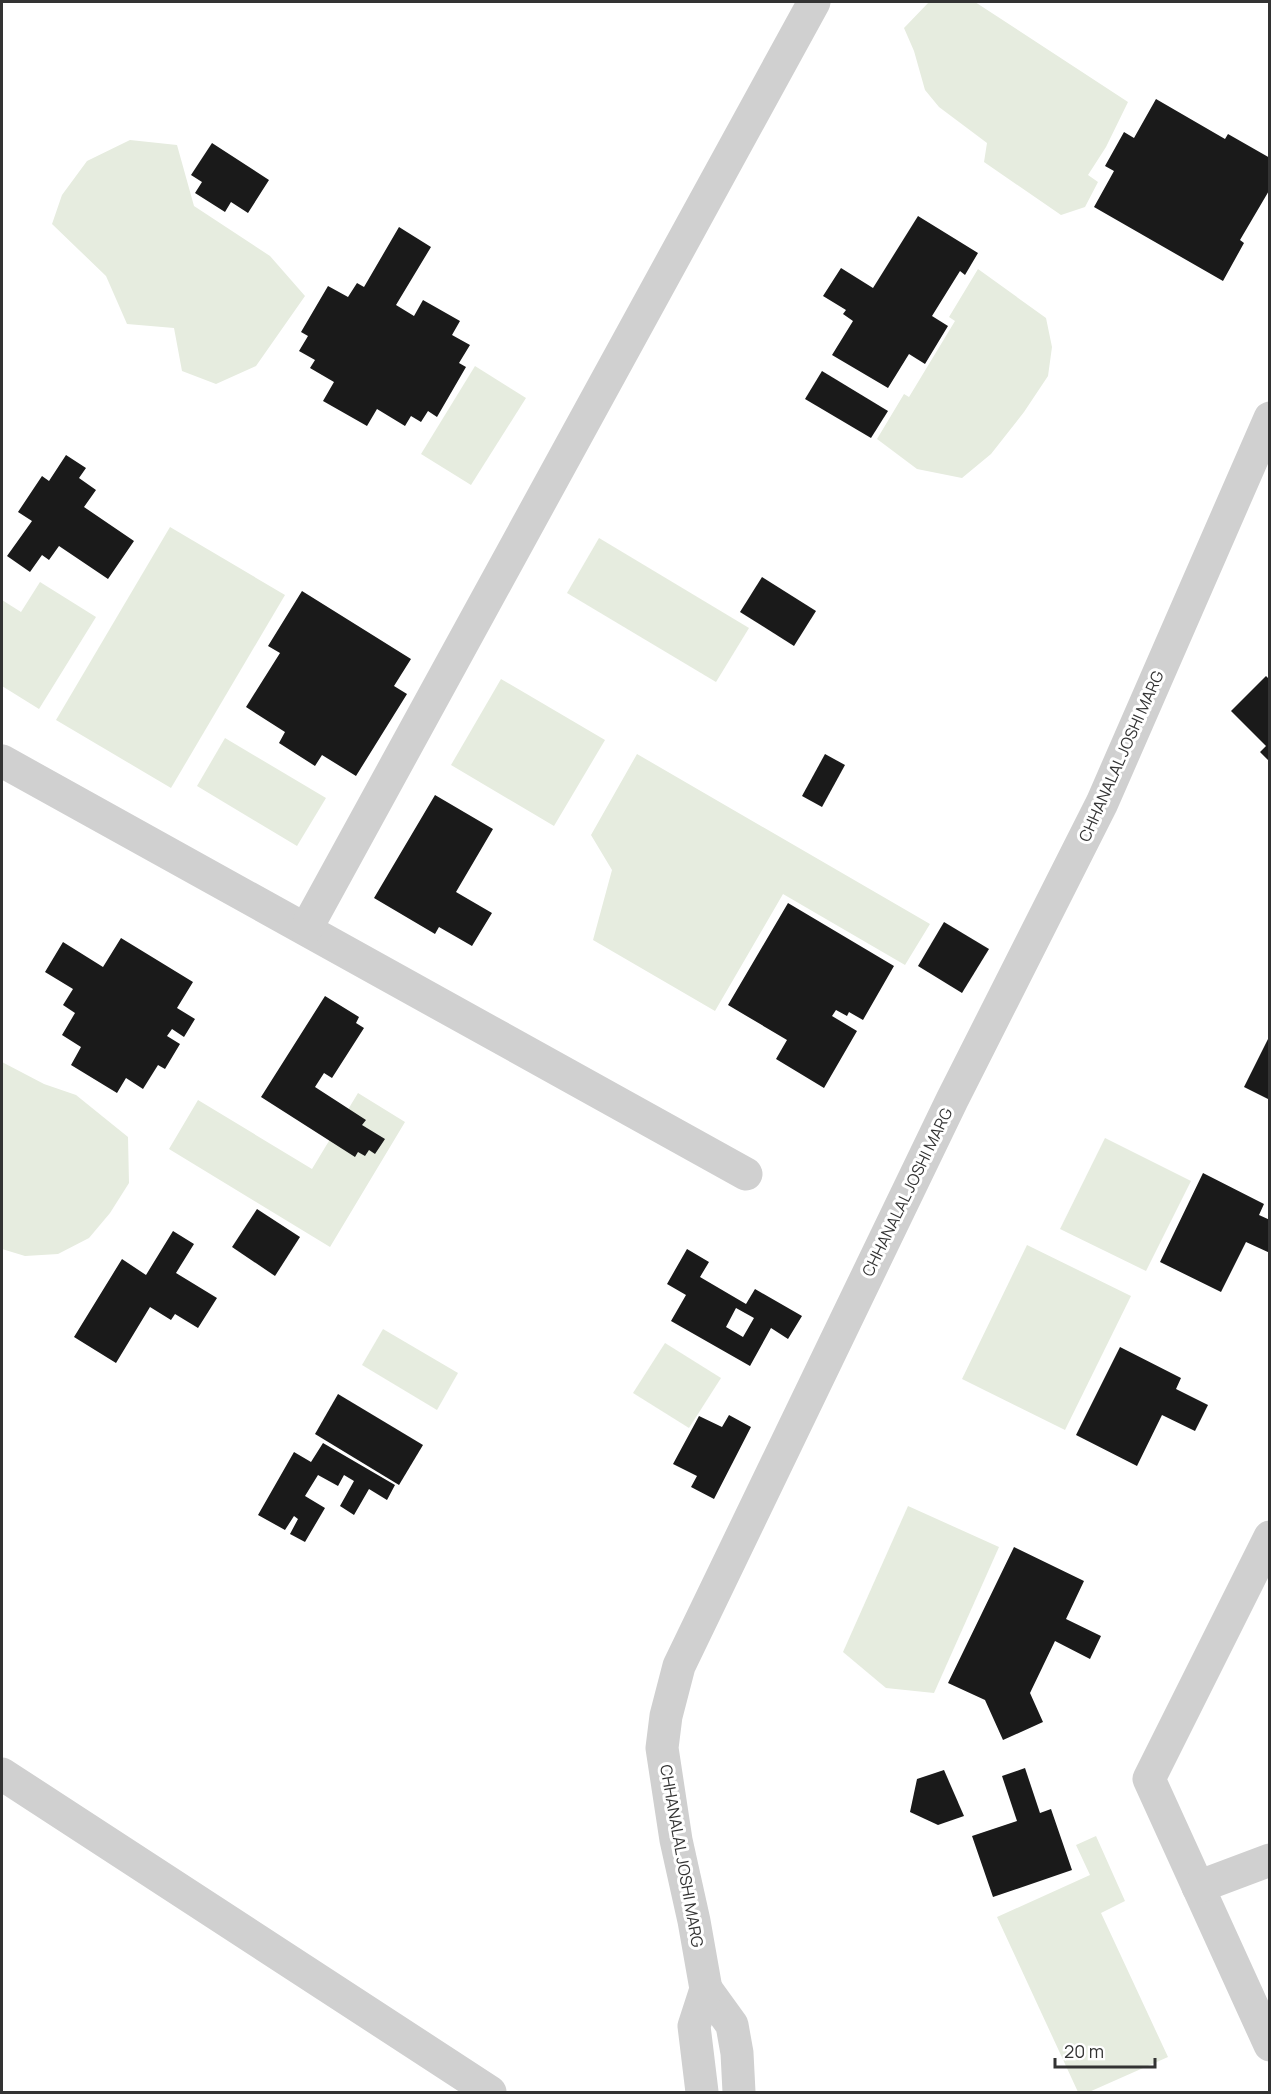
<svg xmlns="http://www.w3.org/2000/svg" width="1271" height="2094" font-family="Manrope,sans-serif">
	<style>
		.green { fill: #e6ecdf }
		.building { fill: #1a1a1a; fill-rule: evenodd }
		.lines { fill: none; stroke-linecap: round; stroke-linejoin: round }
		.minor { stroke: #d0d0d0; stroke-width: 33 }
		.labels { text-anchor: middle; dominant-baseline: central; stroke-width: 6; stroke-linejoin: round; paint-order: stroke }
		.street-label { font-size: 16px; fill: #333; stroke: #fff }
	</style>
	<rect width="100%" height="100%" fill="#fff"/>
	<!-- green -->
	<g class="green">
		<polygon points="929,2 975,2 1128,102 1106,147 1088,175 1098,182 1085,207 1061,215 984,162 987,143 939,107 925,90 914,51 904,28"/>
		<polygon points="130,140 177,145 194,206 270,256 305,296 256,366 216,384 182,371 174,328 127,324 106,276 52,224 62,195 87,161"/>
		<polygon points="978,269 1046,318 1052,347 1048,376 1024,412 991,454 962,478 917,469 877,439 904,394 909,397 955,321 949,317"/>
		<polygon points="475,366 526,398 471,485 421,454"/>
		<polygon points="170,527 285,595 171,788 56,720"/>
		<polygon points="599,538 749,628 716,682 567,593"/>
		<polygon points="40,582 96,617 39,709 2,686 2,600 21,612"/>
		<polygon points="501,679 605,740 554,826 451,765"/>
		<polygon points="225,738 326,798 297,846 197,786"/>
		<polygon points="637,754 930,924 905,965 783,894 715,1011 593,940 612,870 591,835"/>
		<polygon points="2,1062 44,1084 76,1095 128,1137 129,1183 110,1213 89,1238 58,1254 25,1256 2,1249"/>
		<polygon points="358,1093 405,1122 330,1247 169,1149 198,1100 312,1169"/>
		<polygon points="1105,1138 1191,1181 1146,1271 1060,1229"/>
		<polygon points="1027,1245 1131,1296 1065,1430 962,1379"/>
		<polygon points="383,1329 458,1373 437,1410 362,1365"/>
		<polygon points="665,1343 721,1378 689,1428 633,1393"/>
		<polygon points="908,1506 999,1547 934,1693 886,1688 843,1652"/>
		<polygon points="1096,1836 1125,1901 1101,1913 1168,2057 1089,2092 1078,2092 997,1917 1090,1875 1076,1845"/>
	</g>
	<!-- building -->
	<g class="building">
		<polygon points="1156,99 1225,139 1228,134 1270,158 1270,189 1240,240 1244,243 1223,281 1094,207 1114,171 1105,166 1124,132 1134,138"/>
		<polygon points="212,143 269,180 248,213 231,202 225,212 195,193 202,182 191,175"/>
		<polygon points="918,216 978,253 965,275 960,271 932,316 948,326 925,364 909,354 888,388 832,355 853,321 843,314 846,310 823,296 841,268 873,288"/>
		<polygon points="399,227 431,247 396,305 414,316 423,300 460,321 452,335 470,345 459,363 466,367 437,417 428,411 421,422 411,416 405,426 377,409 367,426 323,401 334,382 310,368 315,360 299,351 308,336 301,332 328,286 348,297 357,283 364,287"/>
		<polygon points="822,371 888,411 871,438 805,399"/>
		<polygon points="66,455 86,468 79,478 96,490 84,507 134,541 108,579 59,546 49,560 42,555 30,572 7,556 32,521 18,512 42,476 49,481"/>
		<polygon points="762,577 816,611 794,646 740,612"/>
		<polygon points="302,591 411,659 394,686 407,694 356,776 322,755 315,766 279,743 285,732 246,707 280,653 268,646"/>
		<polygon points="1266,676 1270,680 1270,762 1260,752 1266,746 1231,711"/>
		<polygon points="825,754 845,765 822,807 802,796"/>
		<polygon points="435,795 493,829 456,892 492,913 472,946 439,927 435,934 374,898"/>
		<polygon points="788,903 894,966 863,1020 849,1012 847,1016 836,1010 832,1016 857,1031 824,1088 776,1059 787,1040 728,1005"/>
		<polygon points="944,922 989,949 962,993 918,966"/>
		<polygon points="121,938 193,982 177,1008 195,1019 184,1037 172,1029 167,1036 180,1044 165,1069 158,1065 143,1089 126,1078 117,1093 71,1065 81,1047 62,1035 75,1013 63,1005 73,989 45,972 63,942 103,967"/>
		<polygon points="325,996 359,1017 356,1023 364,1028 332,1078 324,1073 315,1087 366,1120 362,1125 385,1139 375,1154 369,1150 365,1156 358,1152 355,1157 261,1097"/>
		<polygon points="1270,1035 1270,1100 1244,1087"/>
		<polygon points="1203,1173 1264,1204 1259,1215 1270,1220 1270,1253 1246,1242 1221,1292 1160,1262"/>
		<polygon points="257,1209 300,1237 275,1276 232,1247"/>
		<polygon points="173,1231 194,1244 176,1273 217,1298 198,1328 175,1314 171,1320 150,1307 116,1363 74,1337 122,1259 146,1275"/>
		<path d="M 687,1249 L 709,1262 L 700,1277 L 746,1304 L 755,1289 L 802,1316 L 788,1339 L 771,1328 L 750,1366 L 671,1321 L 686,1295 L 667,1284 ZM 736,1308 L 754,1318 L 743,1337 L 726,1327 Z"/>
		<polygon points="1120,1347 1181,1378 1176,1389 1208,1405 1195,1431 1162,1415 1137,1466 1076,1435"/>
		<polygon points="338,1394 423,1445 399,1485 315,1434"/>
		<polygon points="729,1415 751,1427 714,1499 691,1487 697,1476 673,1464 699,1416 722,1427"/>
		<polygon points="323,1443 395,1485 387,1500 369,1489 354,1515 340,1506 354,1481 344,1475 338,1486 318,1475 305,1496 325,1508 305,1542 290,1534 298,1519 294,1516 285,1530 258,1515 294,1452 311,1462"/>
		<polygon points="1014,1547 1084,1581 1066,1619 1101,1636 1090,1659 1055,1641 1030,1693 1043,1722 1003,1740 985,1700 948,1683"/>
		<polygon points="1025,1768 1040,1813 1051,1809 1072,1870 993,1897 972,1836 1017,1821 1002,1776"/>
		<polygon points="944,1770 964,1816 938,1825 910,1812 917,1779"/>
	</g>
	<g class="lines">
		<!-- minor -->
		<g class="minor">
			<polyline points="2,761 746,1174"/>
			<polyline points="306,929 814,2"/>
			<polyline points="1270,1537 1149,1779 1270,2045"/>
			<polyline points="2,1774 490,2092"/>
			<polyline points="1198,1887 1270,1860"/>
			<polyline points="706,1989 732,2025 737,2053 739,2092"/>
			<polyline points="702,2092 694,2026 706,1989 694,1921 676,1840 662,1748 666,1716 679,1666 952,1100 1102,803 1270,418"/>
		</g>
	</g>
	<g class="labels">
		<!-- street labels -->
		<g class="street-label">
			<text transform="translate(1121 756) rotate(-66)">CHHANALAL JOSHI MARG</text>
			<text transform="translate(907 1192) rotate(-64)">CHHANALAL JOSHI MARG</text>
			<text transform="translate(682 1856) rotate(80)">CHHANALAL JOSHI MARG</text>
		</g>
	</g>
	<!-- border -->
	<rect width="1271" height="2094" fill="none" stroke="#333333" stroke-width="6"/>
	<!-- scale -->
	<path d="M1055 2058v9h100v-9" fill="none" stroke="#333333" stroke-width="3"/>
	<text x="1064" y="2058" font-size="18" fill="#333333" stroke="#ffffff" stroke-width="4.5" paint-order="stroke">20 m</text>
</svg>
= = = =
Would you retype each line above exactly and skip every image?

<svg xmlns="http://www.w3.org/2000/svg" width="1271" height="2094" font-family="Manrope,sans-serif">
	<style>
		.green { fill: #e6ecdf }
		.building { fill: #1a1a1a; fill-rule: evenodd }
		.lines { fill: none; stroke-linecap: round; stroke-linejoin: round }
		.minor { stroke: #d0d0d0; stroke-width: 33 }
		.labels { text-anchor: middle; dominant-baseline: central; stroke-width: 6; stroke-linejoin: round; paint-order: stroke }
		.street-label { font-size: 16px; fill: #333; stroke: #fff }
	</style>
	<rect width="100%" height="100%" fill="#fff"/>
	<!-- green -->
	<g class="green">
		<polygon points="929,2 975,2 1128,102 1106,147 1088,175 1098,182 1085,207 1061,215 984,162 987,143 939,107 925,90 914,51 904,28"/>
		<polygon points="130,140 177,145 194,206 270,256 305,296 256,366 216,384 182,371 174,328 127,324 106,276 52,224 62,195 87,161"/>
		<polygon points="978,269 1046,318 1052,347 1048,376 1024,412 991,454 962,478 917,469 877,439 904,394 909,397 955,321 949,317"/>
		<polygon points="475,366 526,398 471,485 421,454"/>
		<polygon points="170,527 285,595 171,788 56,720"/>
		<polygon points="599,538 749,628 716,682 567,593"/>
		<polygon points="40,582 96,617 39,709 2,686 2,600 21,612"/>
		<polygon points="501,679 605,740 554,826 451,765"/>
		<polygon points="225,738 326,798 297,846 197,786"/>
		<polygon points="637,754 930,924 905,965 783,894 715,1011 593,940 612,870 591,835"/>
		<polygon points="2,1062 44,1084 76,1095 128,1137 129,1183 110,1213 89,1238 58,1254 25,1256 2,1249"/>
		<polygon points="358,1093 405,1122 330,1247 169,1149 198,1100 312,1169"/>
		<polygon points="1105,1138 1191,1181 1146,1271 1060,1229"/>
		<polygon points="1027,1245 1131,1296 1065,1430 962,1379"/>
		<polygon points="383,1329 458,1373 437,1410 362,1365"/>
		<polygon points="665,1343 721,1378 689,1428 633,1393"/>
		<polygon points="908,1506 999,1547 934,1693 886,1688 843,1652"/>
		<polygon points="1096,1836 1125,1901 1101,1913 1168,2057 1089,2092 1078,2092 997,1917 1090,1875 1076,1845"/>
	</g>
	<!-- building -->
	<g class="building">
		<polygon points="1156,99 1225,139 1228,134 1270,158 1270,189 1240,240 1244,243 1223,281 1094,207 1114,171 1105,166 1124,132 1134,138"/>
		<polygon points="212,143 269,180 248,213 231,202 225,212 195,193 202,182 191,175"/>
		<polygon points="918,216 978,253 965,275 960,271 932,316 948,326 925,364 909,354 888,388 832,355 853,321 843,314 846,310 823,296 841,268 873,288"/>
		<polygon points="399,227 431,247 396,305 414,316 423,300 460,321 452,335 470,345 459,363 466,367 437,417 428,411 421,422 411,416 405,426 377,409 367,426 323,401 334,382 310,368 315,360 299,351 308,336 301,332 328,286 348,297 357,283 364,287"/>
		<polygon points="822,371 888,411 871,438 805,399"/>
		<polygon points="66,455 86,468 79,478 96,490 84,507 134,541 108,579 59,546 49,560 42,555 30,572 7,556 32,521 18,512 42,476 49,481"/>
		<polygon points="762,577 816,611 794,646 740,612"/>
		<polygon points="302,591 411,659 394,686 407,694 356,776 322,755 315,766 279,743 285,732 246,707 280,653 268,646"/>
		<polygon points="1266,676 1270,680 1270,762 1260,752 1266,746 1231,711"/>
		<polygon points="825,754 845,765 822,807 802,796"/>
		<polygon points="435,795 493,829 456,892 492,913 472,946 439,927 435,934 374,898"/>
		<polygon points="788,903 894,966 863,1020 849,1012 847,1016 836,1010 832,1016 857,1031 824,1088 776,1059 787,1040 728,1005"/>
		<polygon points="944,922 989,949 962,993 918,966"/>
		<polygon points="121,938 193,982 177,1008 195,1019 184,1037 172,1029 167,1036 180,1044 165,1069 158,1065 143,1089 126,1078 117,1093 71,1065 81,1047 62,1035 75,1013 63,1005 73,989 45,972 63,942 103,967"/>
		<polygon points="325,996 359,1017 356,1023 364,1028 332,1078 324,1073 315,1087 366,1120 362,1125 385,1139 375,1154 369,1150 365,1156 358,1152 355,1157 261,1097"/>
		<polygon points="1270,1035 1270,1100 1244,1087"/>
		<polygon points="1203,1173 1264,1204 1259,1215 1270,1220 1270,1253 1246,1242 1221,1292 1160,1262"/>
		<polygon points="257,1209 300,1237 275,1276 232,1247"/>
		<polygon points="173,1231 194,1244 176,1273 217,1298 198,1328 175,1314 171,1320 150,1307 116,1363 74,1337 122,1259 146,1275"/>
		<path d="M 687,1249 L 709,1262 L 700,1277 L 746,1304 L 755,1289 L 802,1316 L 788,1339 L 771,1328 L 750,1366 L 671,1321 L 686,1295 L 667,1284 ZM 736,1308 L 754,1318 L 743,1337 L 726,1327 Z"/>
		<polygon points="1120,1347 1181,1378 1176,1389 1208,1405 1195,1431 1162,1415 1137,1466 1076,1435"/>
		<polygon points="338,1394 423,1445 399,1485 315,1434"/>
		<polygon points="729,1415 751,1427 714,1499 691,1487 697,1476 673,1464 699,1416 722,1427"/>
		<polygon points="323,1443 395,1485 387,1500 369,1489 354,1515 340,1506 354,1481 344,1475 338,1486 318,1475 305,1496 325,1508 305,1542 290,1534 298,1519 294,1516 285,1530 258,1515 294,1452 311,1462"/>
		<polygon points="1014,1547 1084,1581 1066,1619 1101,1636 1090,1659 1055,1641 1030,1693 1043,1722 1003,1740 985,1700 948,1683"/>
		<polygon points="1025,1768 1040,1813 1051,1809 1072,1870 993,1897 972,1836 1017,1821 1002,1776"/>
		<polygon points="944,1770 964,1816 938,1825 910,1812 917,1779"/>
	</g>
	<g class="lines">
		<!-- minor -->
		<g class="minor">
			<polyline points="2,761 746,1174"/>
			<polyline points="306,929 814,2"/>
			<polyline points="1270,1537 1149,1779 1270,2045"/>
			<polyline points="2,1774 490,2092"/>
			<polyline points="1198,1887 1270,1860"/>
			<polyline points="706,1989 732,2025 737,2053 739,2092"/>
			<polyline points="702,2092 694,2026 706,1989 694,1921 676,1840 662,1748 666,1716 679,1666 952,1100 1102,803 1270,418"/>
		</g>
	</g>
	<g class="labels">
		<!-- street labels -->
		<g class="street-label">
			<text transform="translate(1121 756) rotate(-66)">CHHANALAL JOSHI MARG</text>
			<text transform="translate(907 1192) rotate(-64)">CHHANALAL JOSHI MARG</text>
			<text transform="translate(682 1856) rotate(80)">CHHANALAL JOSHI MARG</text>
		</g>
	</g>
	<!-- border -->
	<rect width="1271" height="2094" fill="none" stroke="#333333" stroke-width="6"/>
	<!-- scale -->
	<path d="M1055 2058v9h100v-9" fill="none" stroke="#333333" stroke-width="3"/>
	<text x="1064" y="2058" font-size="18" fill="#333333" stroke="#ffffff" stroke-width="4.5" paint-order="stroke">20 m</text>
</svg>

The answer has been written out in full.